TUESDAY, JUNE 10, 2014


Planning Commission: Wendy Leland, Chair, Bill Westhafer, Vice Chairman, Michael Allen, Michael Churchill and Andre von Hoyer.

Consultants: Daniel Wright, P.E. and Thomas Comitta.

Staff: Linda Csete, Township Manager

Public: John Mostoller

Call to Order:

7:32 p.m.


Mrs. Leland turned the meeting over to Mr. Westhafer to chair this evening.

Mr. Allen provided a report on the lengthy Board of Supervisors meeting that took place on June 2nd, summarizing the following items:

Marshall Hearing:

Gary Bender, representing the Township, and Mike Murray, representing the Cloeters, cross-examined Mr. Marshall with regard to his testimony on May 5th. Cross-examination of Ellen Behrle and Neal Camens, along with testimony from Mr. Cloeter, will take place at a later date. The hearing was continued to August 4th at the applicant’s request due to the unavailability of his attorney for the July 8th meeting. Mr. Allen recommended that Planning Commission members attend future meetings for this matter in order to better understand the legal process for conditional use applications, noting that the proceedings focus on the proposed use and not on peripheral issues.

Charlestown Play House:

The Play House group is trying to start their parking lot expansion project but first need to have a stormwater agreement in place with the Chester County Conservation District. This in turn first requires that the Township’s Stormwater Management Agreement be executed. Further, the Play House president requested that the Township waive review fees for their non-profit organization and additionally requested a donation. Both requests were denied.

Independence Construction Materials:

ICM, owned by Allan A. Myers, a division of American Infrastructure, requested approval to locate a stockpile area for millings on a property owned by Tom Fillippo across from the Township Office that they would lease for this purpose. These millings would remain for approximately 16 months to two years. This would allow them to relocate the stockpile adjacent to the Pickering Crossing subdivision now under construction. Since PennDOT only allows 10% of asphalt material to come from recycled materials, this creates the need for stockpiling. The Board of Supervisors rejected the request. Mr. Allen noted that the quarry will end operations soon, as they’ve reached denser granite material that damages the equipment. The asphalt plant, however, will remain in business after the quarry closes.

**Job item A**
Copy out the part of the planning commission minutes that opens with the words containing "Staff: Linda Csete, Township" and closes with "chair this evening.".
**Job item B**
Summarize the planning commission minutes in three sentences.

**Extracted information**
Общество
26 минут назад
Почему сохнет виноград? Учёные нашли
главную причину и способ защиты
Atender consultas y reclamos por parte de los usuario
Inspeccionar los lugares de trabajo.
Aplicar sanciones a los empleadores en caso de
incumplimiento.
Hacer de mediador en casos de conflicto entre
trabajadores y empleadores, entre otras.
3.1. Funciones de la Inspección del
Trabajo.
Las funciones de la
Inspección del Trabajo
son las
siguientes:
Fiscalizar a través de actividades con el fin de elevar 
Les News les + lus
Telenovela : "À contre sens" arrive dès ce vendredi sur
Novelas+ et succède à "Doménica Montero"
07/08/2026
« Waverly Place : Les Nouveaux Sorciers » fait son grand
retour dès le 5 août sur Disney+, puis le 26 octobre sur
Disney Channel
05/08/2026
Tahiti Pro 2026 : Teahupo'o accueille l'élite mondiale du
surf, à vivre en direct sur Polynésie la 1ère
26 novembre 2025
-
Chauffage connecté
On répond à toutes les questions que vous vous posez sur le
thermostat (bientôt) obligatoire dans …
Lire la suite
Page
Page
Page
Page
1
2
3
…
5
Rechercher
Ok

---

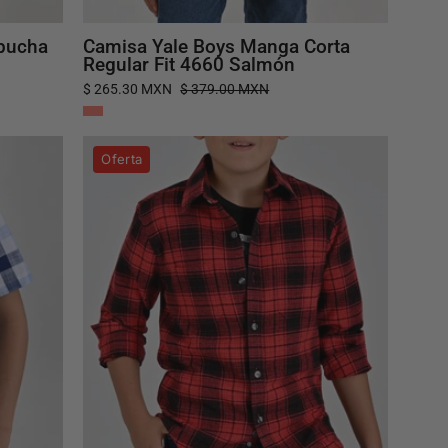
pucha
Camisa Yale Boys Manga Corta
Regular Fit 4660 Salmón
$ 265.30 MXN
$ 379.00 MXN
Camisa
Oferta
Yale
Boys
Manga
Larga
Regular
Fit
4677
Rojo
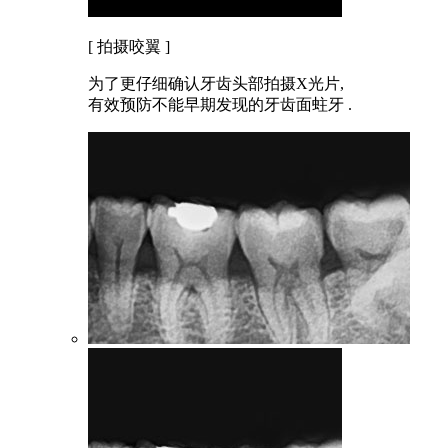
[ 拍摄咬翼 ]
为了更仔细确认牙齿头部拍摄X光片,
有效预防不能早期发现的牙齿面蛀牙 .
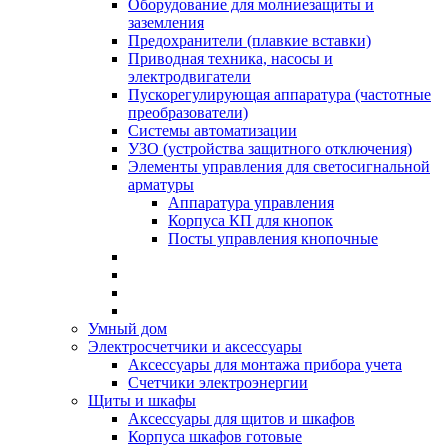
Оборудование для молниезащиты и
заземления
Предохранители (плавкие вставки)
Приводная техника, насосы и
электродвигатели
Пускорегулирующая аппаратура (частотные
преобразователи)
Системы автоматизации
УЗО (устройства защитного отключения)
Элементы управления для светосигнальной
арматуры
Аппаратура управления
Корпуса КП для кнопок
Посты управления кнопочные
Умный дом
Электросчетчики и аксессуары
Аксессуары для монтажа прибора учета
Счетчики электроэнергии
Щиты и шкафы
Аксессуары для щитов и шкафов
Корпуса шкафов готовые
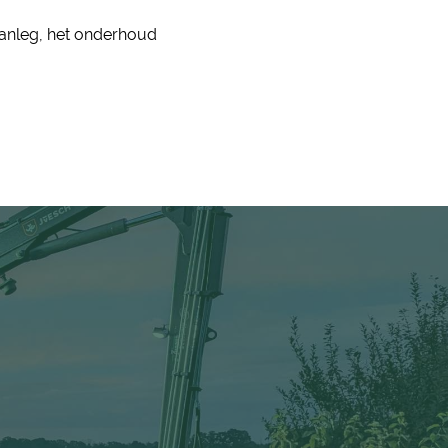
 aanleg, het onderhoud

**Problem solution A**
Staff: Linda Csete, Township Manager

Public: John Mostoller

Call to Order:

7:32 p.m.


Mrs. Leland turned the meeting over to Mr. Westhafer to chair this evening.

**Problem solution B**
Mr. Westhafer chaired the planning commission meeting, where Mr. Allen reported on the June 2nd Board of Supervisors meeting. At that meeting, the Marshall hearing included cross-examination of Mr. Marshall and was continued to August 4th at the applicant's request, and the Charlestown Play House's requests for a review fee waiver and a donation were both denied. The Board also rejected a request from Independence Construction Materials to stockpile millings on a property across from the Township Office.